- _WORK ORDER_
Repeat exactly the lines below that lie between the line with "the tree at pixel 1308 507: 13.44" and the line with "cast iron gate: 4.16", counting both of those lines as part of the answer.

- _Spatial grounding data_
===============

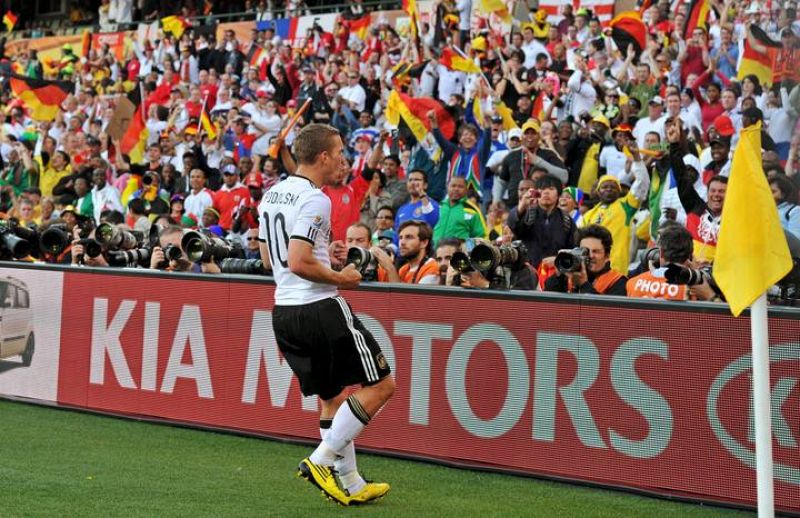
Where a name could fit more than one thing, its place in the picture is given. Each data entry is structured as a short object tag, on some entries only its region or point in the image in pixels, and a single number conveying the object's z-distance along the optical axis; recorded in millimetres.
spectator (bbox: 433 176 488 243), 25094
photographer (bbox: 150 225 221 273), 20531
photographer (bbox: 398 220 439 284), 20781
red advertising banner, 14727
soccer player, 14187
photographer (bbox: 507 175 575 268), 22344
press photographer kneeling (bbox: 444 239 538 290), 17141
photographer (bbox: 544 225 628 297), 18406
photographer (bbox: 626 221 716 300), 16766
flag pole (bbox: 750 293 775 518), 9891
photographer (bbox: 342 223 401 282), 18703
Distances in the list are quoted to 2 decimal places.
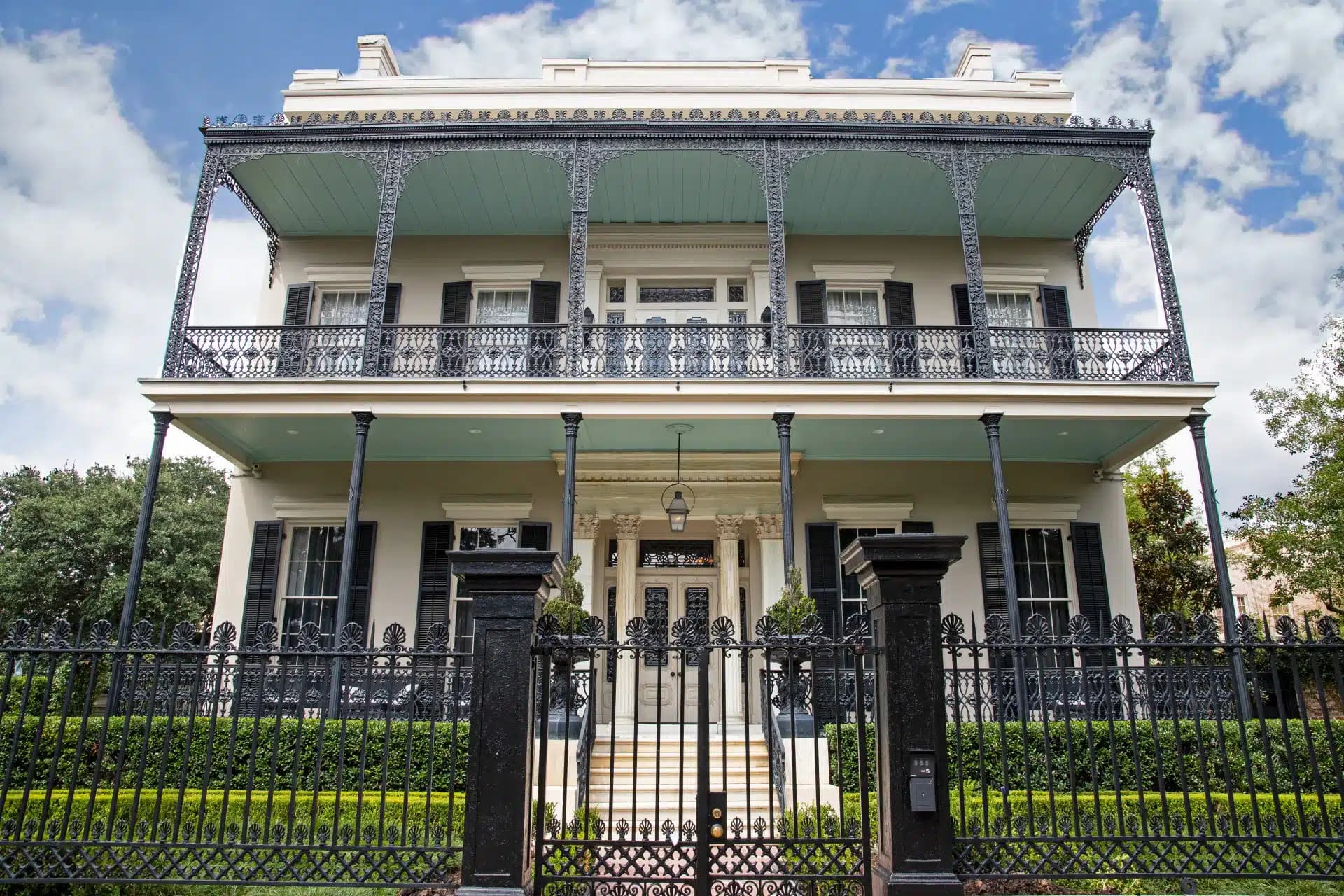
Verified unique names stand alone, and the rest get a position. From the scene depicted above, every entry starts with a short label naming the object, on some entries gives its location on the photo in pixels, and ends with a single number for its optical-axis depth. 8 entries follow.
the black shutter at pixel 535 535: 12.09
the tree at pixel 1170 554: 17.66
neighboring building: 24.91
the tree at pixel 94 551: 20.45
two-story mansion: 10.41
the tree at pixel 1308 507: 13.44
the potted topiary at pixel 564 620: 8.22
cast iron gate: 4.16
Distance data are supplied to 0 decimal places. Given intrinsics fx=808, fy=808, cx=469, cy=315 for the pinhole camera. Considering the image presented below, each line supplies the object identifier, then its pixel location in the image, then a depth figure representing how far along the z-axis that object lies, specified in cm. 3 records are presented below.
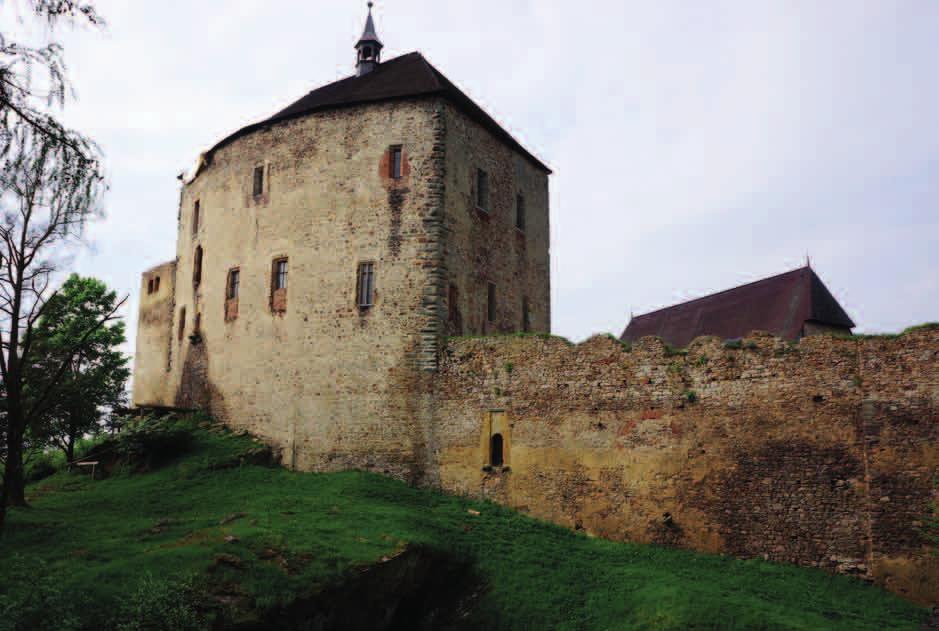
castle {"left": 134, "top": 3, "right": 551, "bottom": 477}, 2347
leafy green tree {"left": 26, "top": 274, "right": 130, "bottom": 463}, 2770
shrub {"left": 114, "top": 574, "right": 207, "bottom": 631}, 1266
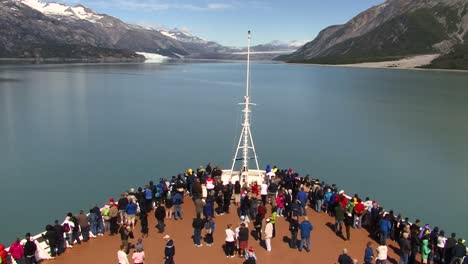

===============

- _SOLUTION TO THIS TASK_
the tree at pixel 1308 507: 13.44
the potted topiary at pixel 564 620: 8.22
cast iron gate: 4.16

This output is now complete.